Excerpt to read
++++++
Casey Lawrence made his first major league start and, though he was ultimately took the loss, gave the Jays about as much as could reasonably be expected. If nothing else, by working into the 7th inning, he gave the beleaguered bullpen a much needed breather. He gave up quite a bit of solid contact, but in a slightly difference universe could have escaped with little or no damage against him. His final line was 6.1 innings, 5 runs allowed (4 earned), with 3 walks against 4 strikeouts.
The Jays took the early lead, as the Jays strung together a one out walk by Goins, and then two outs singles by Kendrys Morales and Justin Smoak, the latter of which plated Barney.
Alas, it was not long to last. It should've been a clean first inning for Lawrence, but Barney couldn't handle a two out grounder by Mike Trout. That sparked a rally for the Angels as Albert Pujols and C.J. Cron followed up with singles, the latter cashing home Trout to tie the game.
From this point, Tyler Skaggs settled in (or the Jays offence fell back into lethargy, pick your preferred narrative). In the second, fourth and sixth innings the Jays had at least one reach, only to hit into inning killing double plays (your culprits: Ryan Goins, Devon Travis and Jose Bautista respectively). Of course, that was still better than going down in order, which they did in the odd numbered inning following each of those innings.
++++++
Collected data

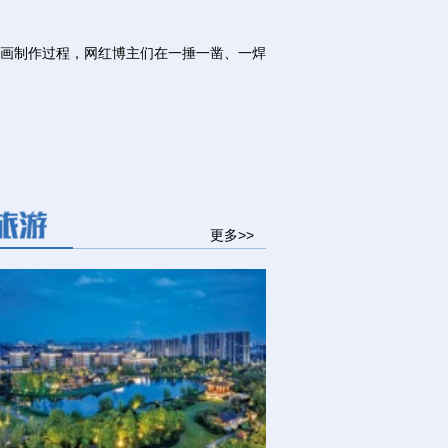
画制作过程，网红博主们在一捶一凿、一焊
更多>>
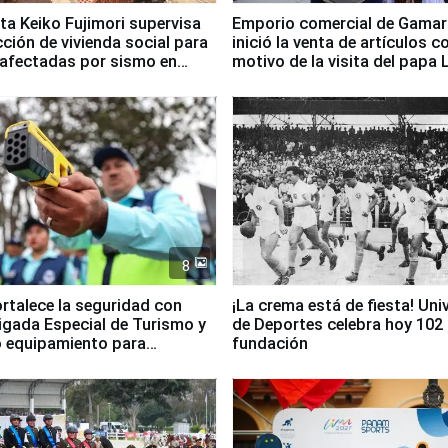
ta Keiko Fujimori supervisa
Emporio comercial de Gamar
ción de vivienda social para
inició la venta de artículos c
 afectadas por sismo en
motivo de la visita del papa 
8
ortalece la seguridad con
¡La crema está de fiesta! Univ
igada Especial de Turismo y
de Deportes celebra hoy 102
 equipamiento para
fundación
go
++++++
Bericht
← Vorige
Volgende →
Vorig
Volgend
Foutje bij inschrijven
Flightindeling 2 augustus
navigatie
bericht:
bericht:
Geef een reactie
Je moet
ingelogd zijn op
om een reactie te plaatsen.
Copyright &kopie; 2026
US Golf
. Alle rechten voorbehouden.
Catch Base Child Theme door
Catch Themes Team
++++++
Task requirements
According to the game recap, which Angels player's single drove in Mike Trout to tie the game?

Exercise solution
C.J. Cron